To fund this, we call for a tax on the super-rich and Wall Street, for democratic public ownership of polluting industries as well as the richest corporations and banks who profit off the backs of our labor. To implement these policies will mean breaking with capitalism and big business and building a new socialist society around a democratic plan or production that puts working class people first and not big business.

For a new working-class political party

Both parties have injected arguments about the “lesser evil” since time immemorial. While Trump 2.0 undoubtedly represents a serious threat to the interests of workers and the oppressed, it is the Democrats’ total failure to act in the interests of working people that has created this danger. The failures of the Democrats to act in the interests of working people is inherent in its DNA. They always betray their promises to the working class. It is not an accident that they blame individual Democrats like Joe Manchin for their failure to act. (He received the highest level of fossil fuel funding of any politician of either party in the Senate.)

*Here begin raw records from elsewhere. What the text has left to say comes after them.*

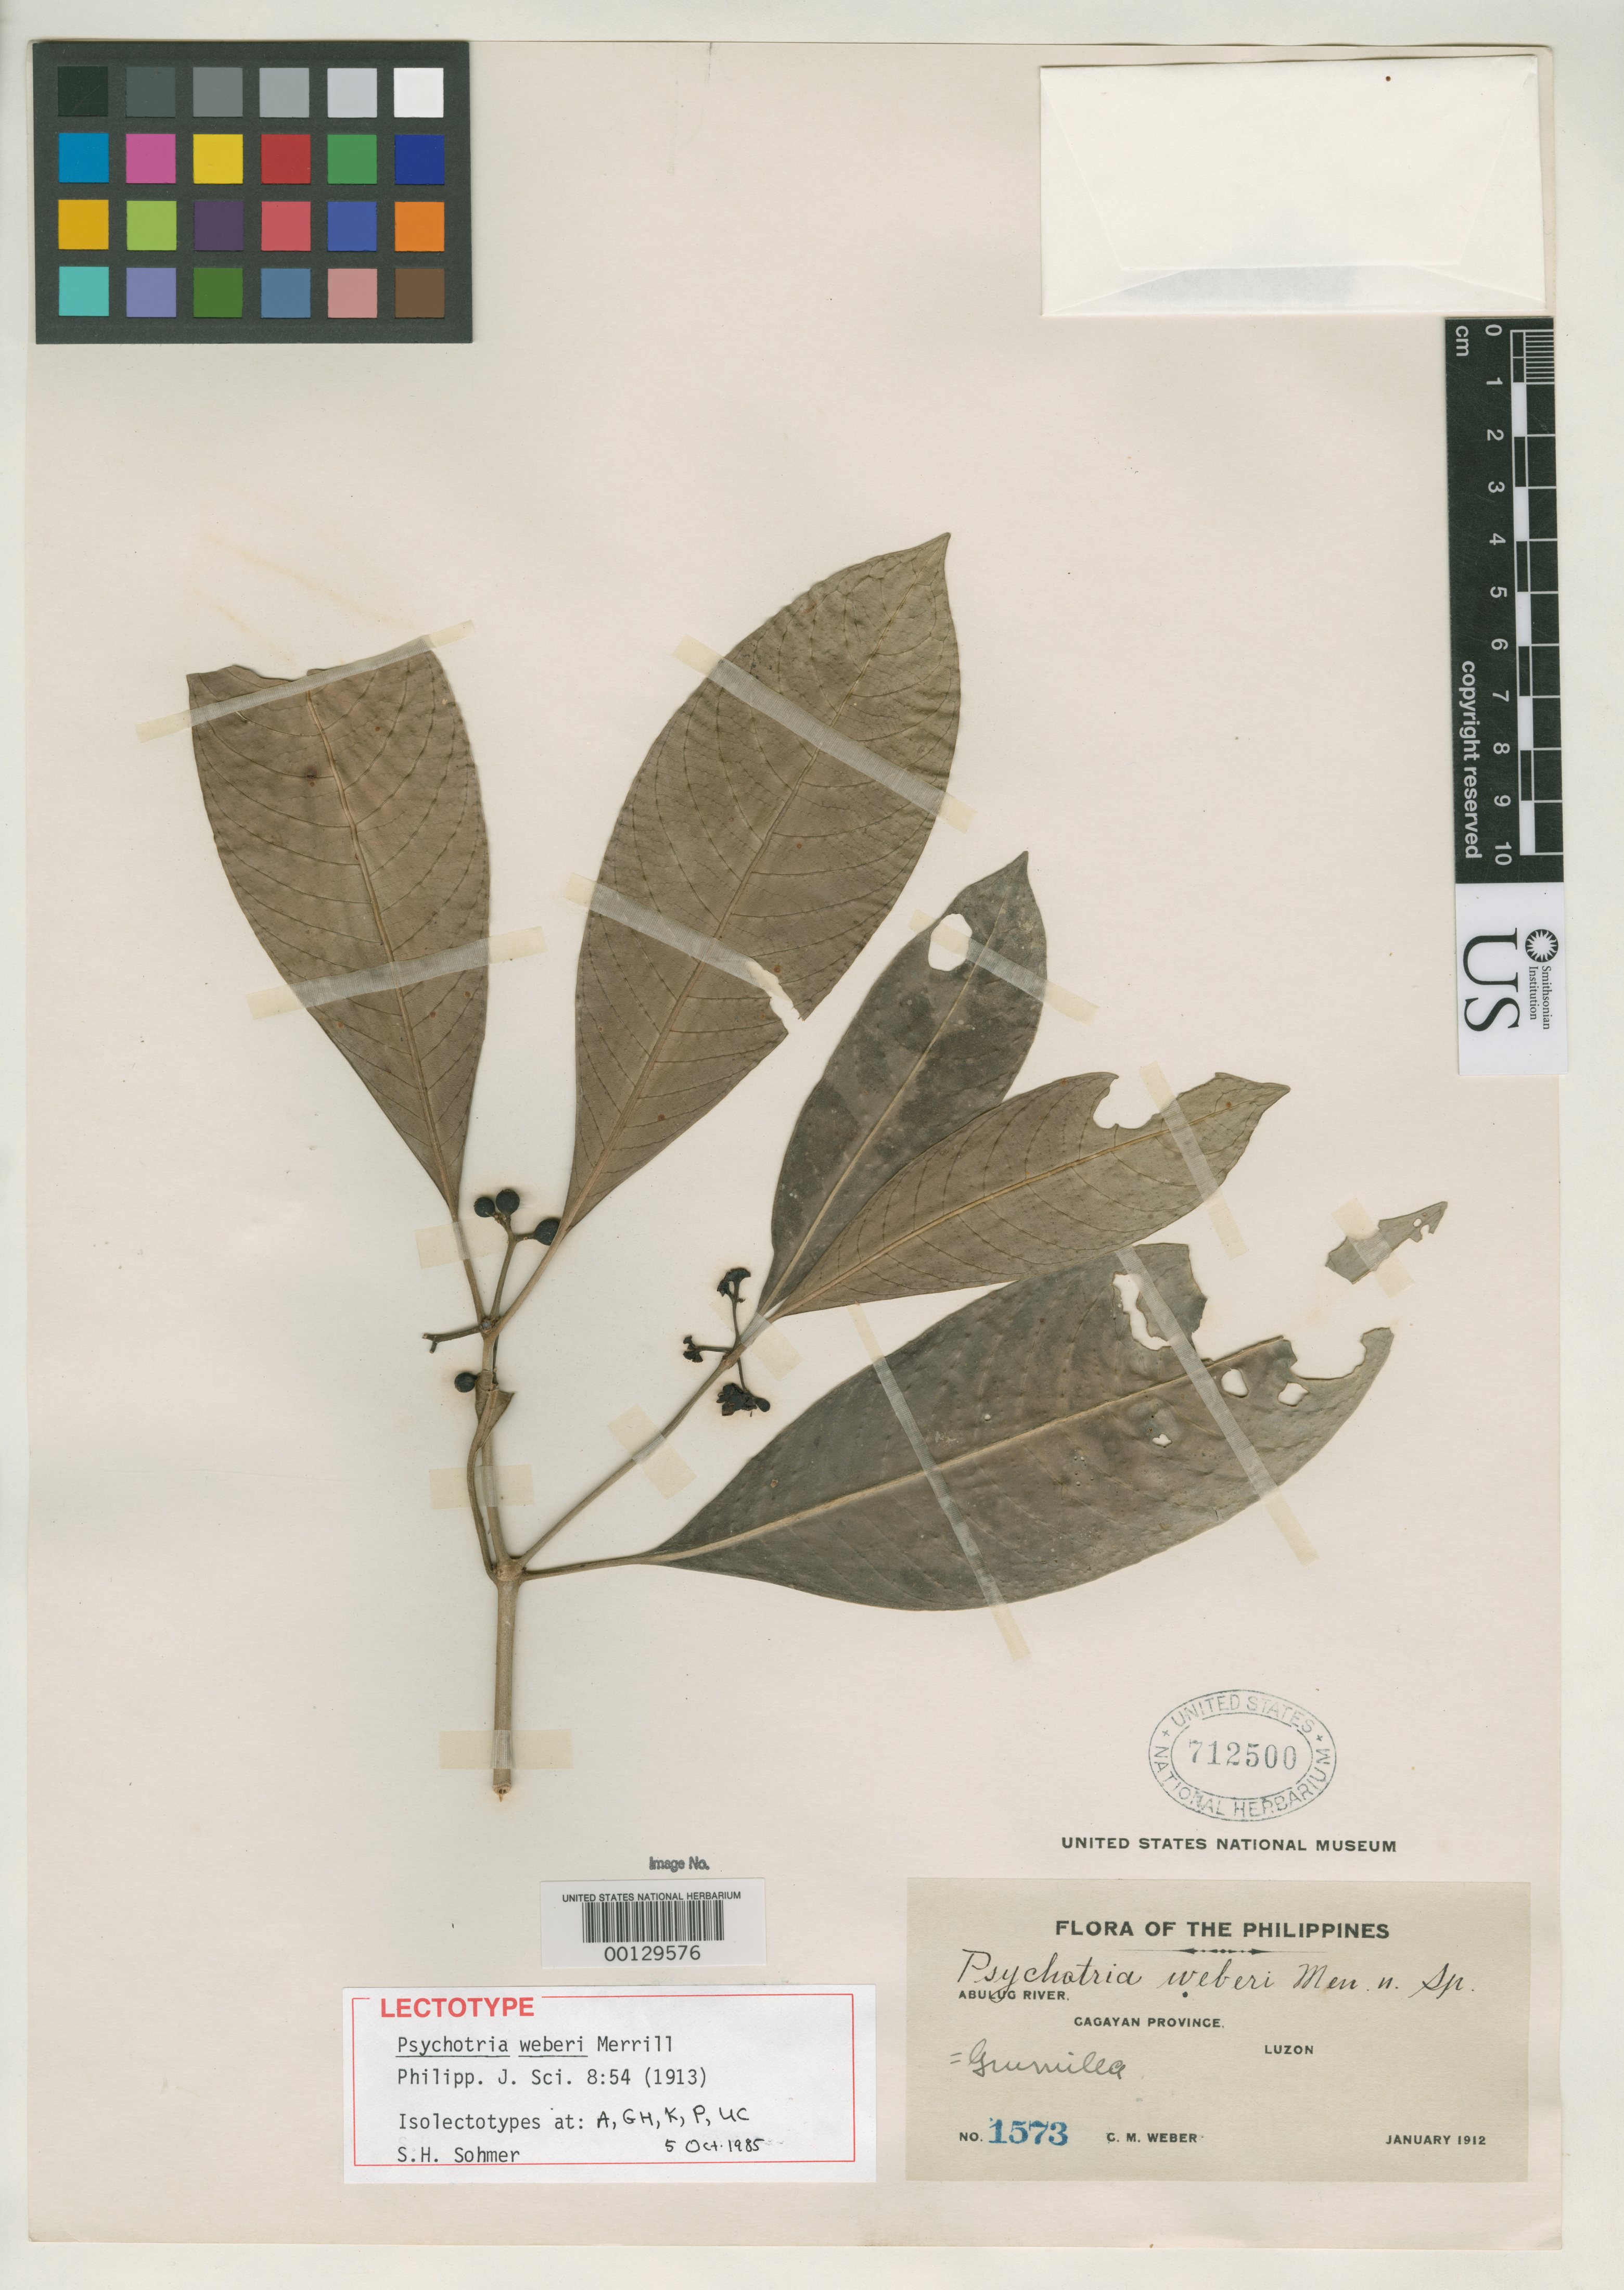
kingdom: Plantae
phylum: Tracheophyta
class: Magnoliopsida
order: Gentianales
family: Rubiaceae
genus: Psychotria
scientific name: Psychotria weberi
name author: Merr.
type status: Isotype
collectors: C. M. Weber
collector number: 1573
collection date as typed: Jan 1912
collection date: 1912-01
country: Philippines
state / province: Cagayan Valley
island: Luzon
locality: Abulug River. Cagayan.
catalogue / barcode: US 712500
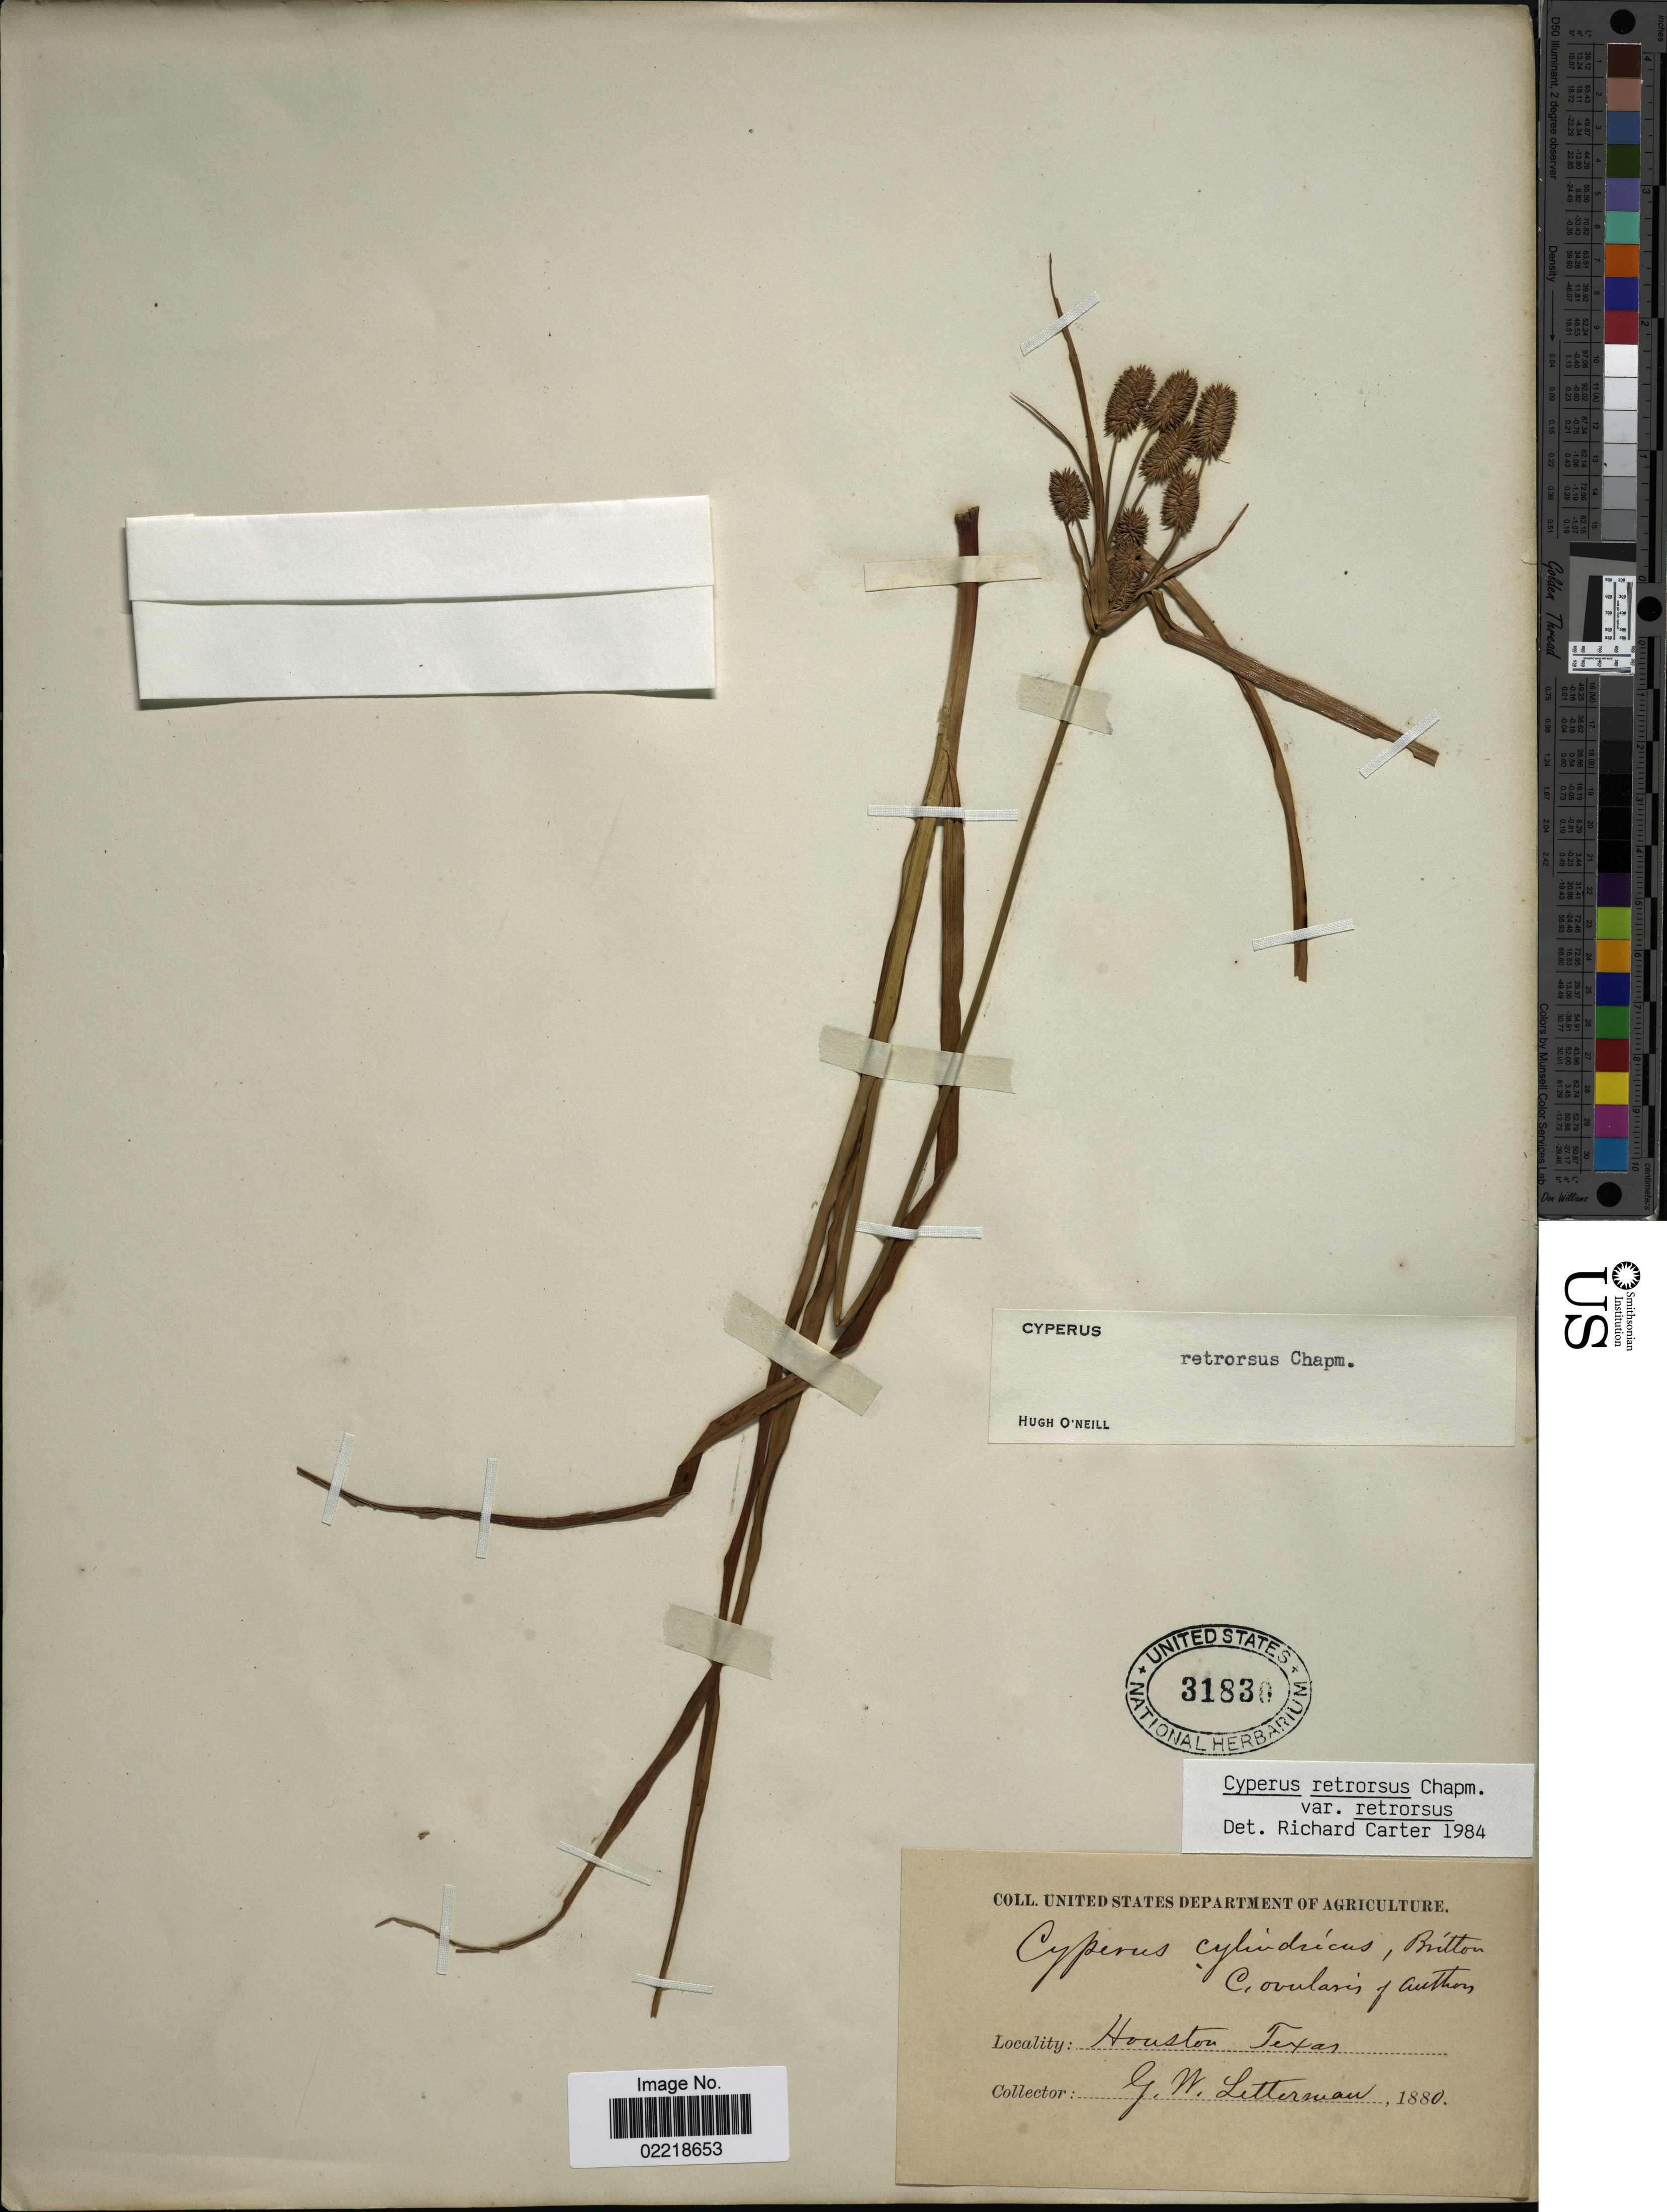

The leaders of the Democratic Party have a policy of deliberately recruiting conservative candidates so they could better appeal to disillusioned Republican voters. They deliberately ignore the 50% of the public, mainly working-class voters, who are too disillusioned with corporate-money politics to even vote. They are more scared of upsetting their corporate funders, than improving the conditions for working people.

The overall result has been both parties pushing policies that shaft the working class while filling the pockets of the super-rich. It’s time to break the cycle of voting Democrat or Republican and build a new party committed to socialist policies. The hunger for change has been expressed in the Democratic primaries in the significant vote for “uncommitted.” In November, we encourage working people to support independent left candidates Cornel West and Jill Stein as a step in the fight for a new party.